[Work required]: The pictures in the data below are to be omitted; all else must be duplicated exactly.

User interface change data:
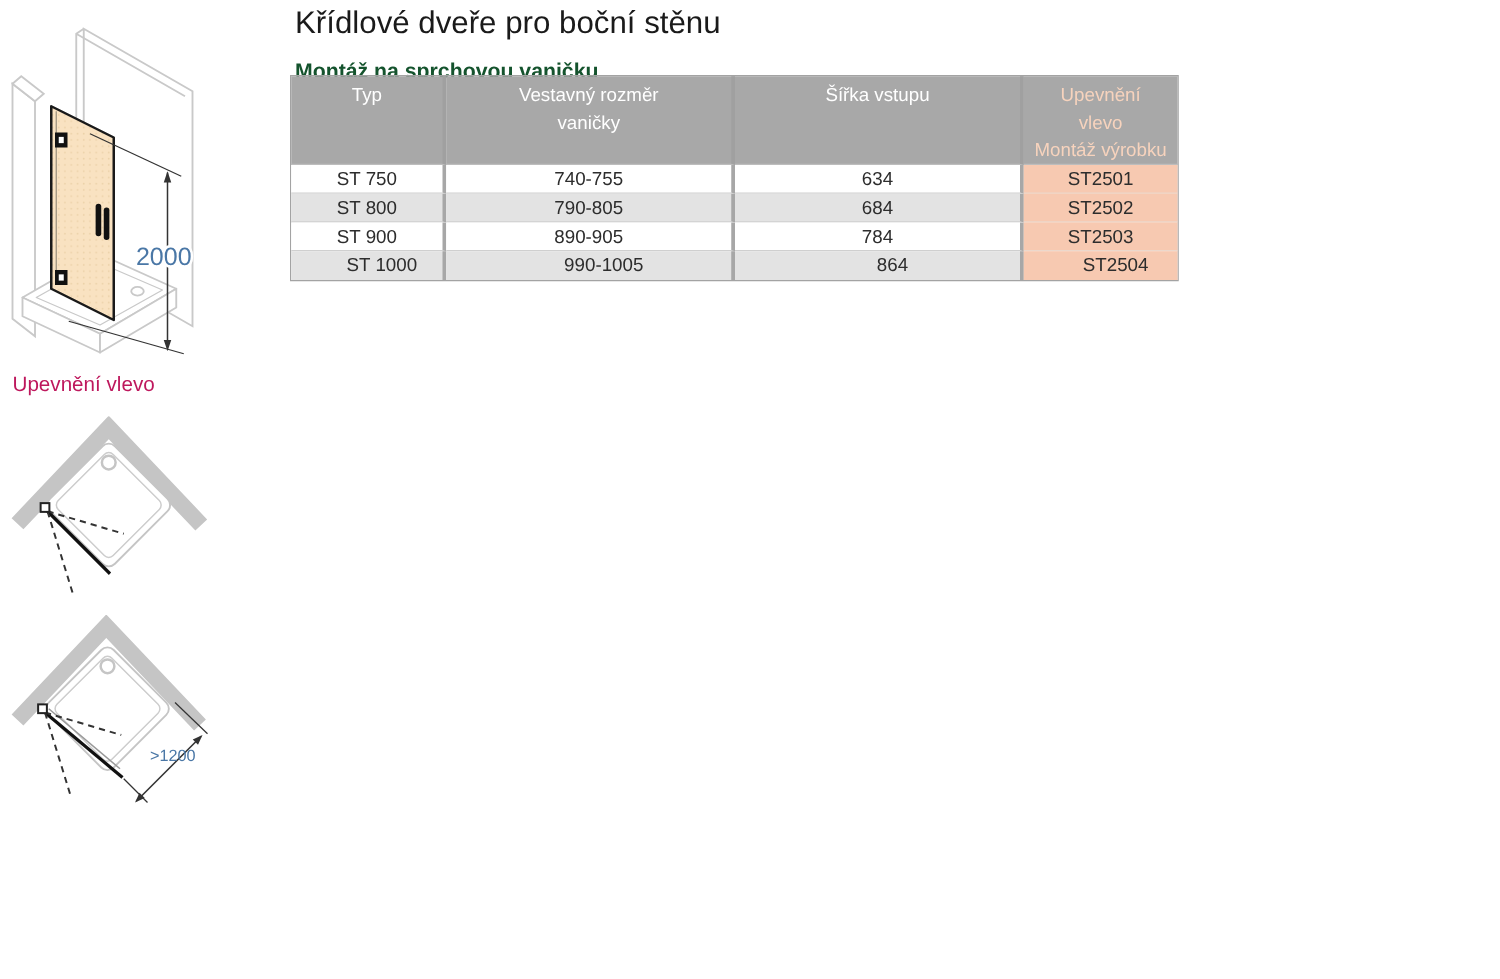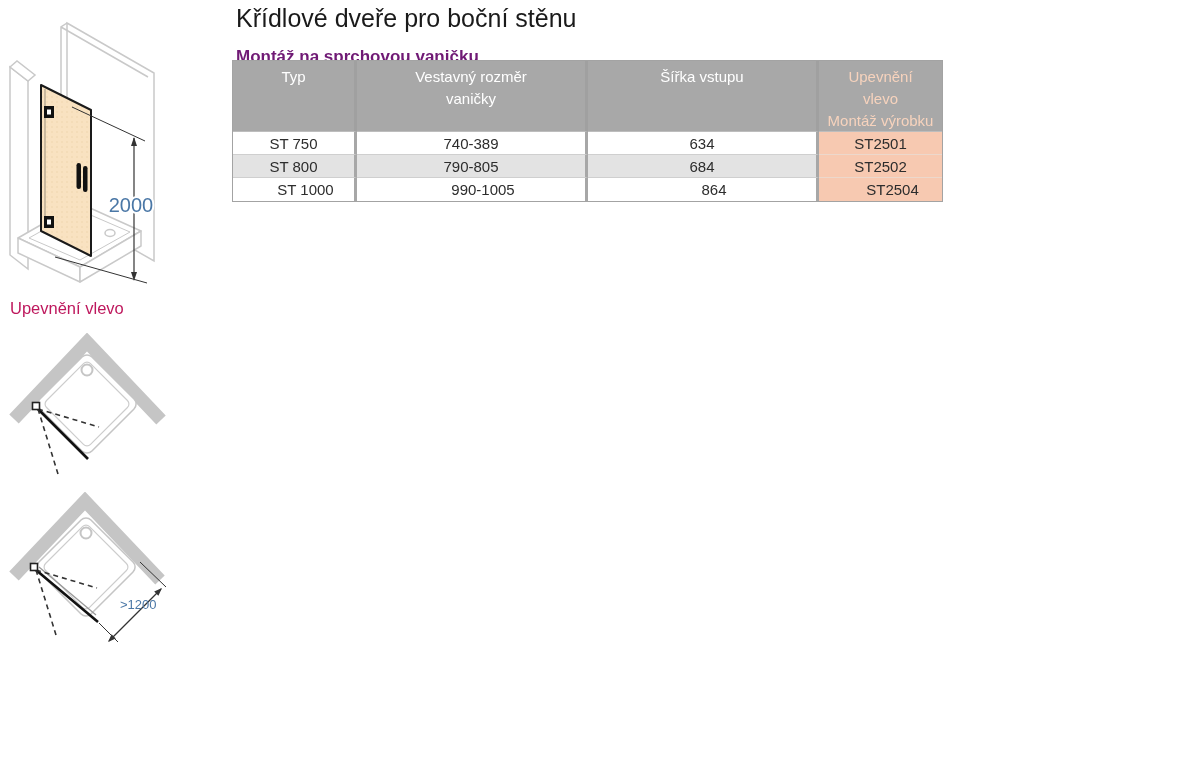--- a/index.html
+++ b/index.html
@@ -24,7 +24,7 @@
     left: 236px; top: 47px;
     font-size: 17px;
     font-weight: bold;
-    color: #701a75;
+    color: #14532d;
   }
   .mount-label {
     left: 10px; top: 299px;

[Your solution]:
--- a/index.html
+++ b/index.html
@@ -24,7 +24,7 @@
     left: 236px; top: 47px;
     font-size: 17px;
     font-weight: bold;
-    color: #701a75;
+    color: #14532d;
   }
   .mount-label {
     left: 10px; top: 299px;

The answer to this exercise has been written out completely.